Frequently asked questions

What makes an AI summary prompt better than "summarize this"?

Four things: naming the source type, specifying the output format, anchoring details to the source (names, numbers, timestamps), and asking for verification points. "Summarize this" produces a paragraph; a structured prompt produces an artifact you can revisit and cite.

Do I need to write prompts if I use Reduz?

No, for common workflows. Reduz output styles encode prompts like these into pre-tuned defaults — bullets, full notes, study outline, social post, action items, YouTube Moments. Pick the style in settings, generate repeatedly with consistent structure. Custom prompts are for unusual cases where you want a specific structure not covered by the built-in styles.

Can I create custom prompts in Reduz?

Yes. Reduz supports custom system and user prompts with placeholders (`{title}`, `{url}`, `{content}`, `{language}`) so you can encode your own preferred structure once and reuse it across any source type. Useful for repeated workflows like client briefs, research summaries, or content prep where the output structure matters.

Should the prompt change for different AI providers?

Slightly. Claude follows structured-output instructions very precisely — explicit numbered structure works well. GPT-5.5 handles longer, more elaborate prompts comfortably. Gemini Flash is more sensitive to prompt length on free-tier quotas. For most summarization, the same prompt produces broadly comparable output across major providers; switching providers in Reduz doesn't require rewriting prompts.

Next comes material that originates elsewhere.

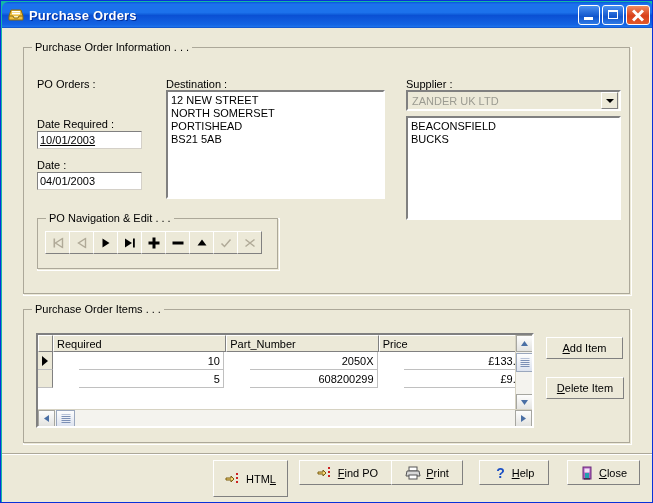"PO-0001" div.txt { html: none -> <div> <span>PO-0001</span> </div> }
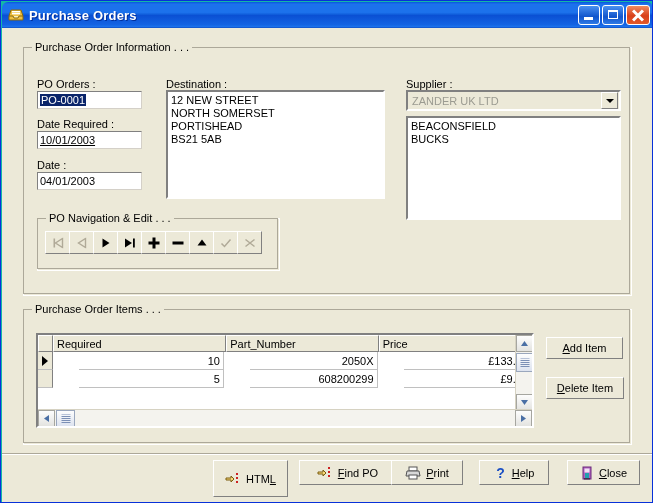"ZANDER UK LTD" span.val { html: <span>ZANDER UK LTD</span> -> none }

Does prompt quality matter more than model choice?

For summarization specifically, yes — within the major-provider tier. The difference between Claude Haiku 4.5 and GPT-5.4 Mini on a well-structured prompt is small. The difference between a generic prompt and a structured one is large, on the same model. Invest in prompt structure (or use Reduz output styles) before optimizing model choice.

Is Reduz free?

Yes. Reduz includes 100 free credits a month. Using your own AI key removes the credit limit.

Do I need an account?

Not when you use your own AI key. An account is only needed for free credits, paid plans, or cloud backup.

Where is my data stored?

Summary history is stored in your browser. Cloud backup is opt-in and encrypted on your device before upload.

Which AI providers does Reduz support?

Reduz supports OpenAI, Anthropic Claude, Google Gemini, DeepSeek, and xAI Grok. You can also use free credits without setting up an AI account.